__Task brief__.
Only the text of the entries below should appear in your exact transcription; leave out every picture.

(Collection entries)
------------------------
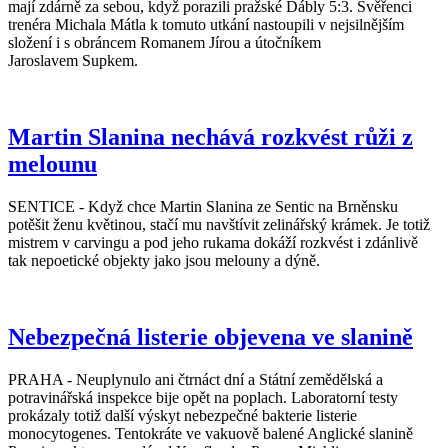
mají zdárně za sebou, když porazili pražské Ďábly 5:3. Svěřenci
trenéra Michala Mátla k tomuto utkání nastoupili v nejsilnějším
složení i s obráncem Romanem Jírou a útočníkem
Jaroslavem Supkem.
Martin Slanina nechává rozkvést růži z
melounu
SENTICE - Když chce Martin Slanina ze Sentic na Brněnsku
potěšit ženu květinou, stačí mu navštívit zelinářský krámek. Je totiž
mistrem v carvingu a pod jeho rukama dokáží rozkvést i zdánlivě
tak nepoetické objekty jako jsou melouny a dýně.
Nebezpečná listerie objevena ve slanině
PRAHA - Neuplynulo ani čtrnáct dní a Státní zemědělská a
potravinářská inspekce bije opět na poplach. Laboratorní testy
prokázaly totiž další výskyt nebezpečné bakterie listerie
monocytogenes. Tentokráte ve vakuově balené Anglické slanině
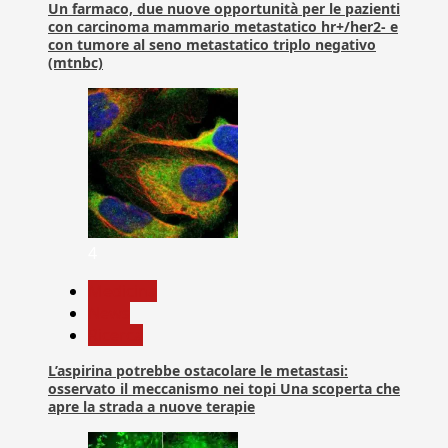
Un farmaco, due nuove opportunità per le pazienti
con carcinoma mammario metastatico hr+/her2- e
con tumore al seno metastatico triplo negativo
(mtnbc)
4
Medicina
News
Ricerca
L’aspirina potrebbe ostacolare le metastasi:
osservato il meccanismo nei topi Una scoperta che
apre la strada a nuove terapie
------------------------
__Answer area__.
mají zdárně za sebou, když porazili pražské Ďábly 5:3. Svěřenci
trenéra Michala Mátla k tomuto utkání nastoupili v nejsilnějším
složení i s obráncem Romanem Jírou a útočníkem
Jaroslavem Supkem.
Martin Slanina nechává rozkvést růži z
melounu
SENTICE - Když chce Martin Slanina ze Sentic na Brněnsku
potěšit ženu květinou, stačí mu navštívit zelinářský krámek. Je totiž
mistrem v carvingu a pod jeho rukama dokáží rozkvést i zdánlivě
tak nepoetické objekty jako jsou melouny a dýně.
Nebezpečná listerie objevena ve slanině
PRAHA - Neuplynulo ani čtrnáct dní a Státní zemědělská a
potravinářská inspekce bije opět na poplach. Laboratorní testy
prokázaly totiž další výskyt nebezpečné bakterie listerie
monocytogenes. Tentokráte ve vakuově balené Anglické slanině
Un farmaco, due nuove opportunità per le pazienti
con carcinoma mammario metastatico hr+/her2- e
con tumore al seno metastatico triplo negativo
(mtnbc)
4
Medicina
News
Ricerca
L’aspirina potrebbe ostacolare le metastasi:
osservato il meccanismo nei topi Una scoperta che
apre la strada a nuove terapie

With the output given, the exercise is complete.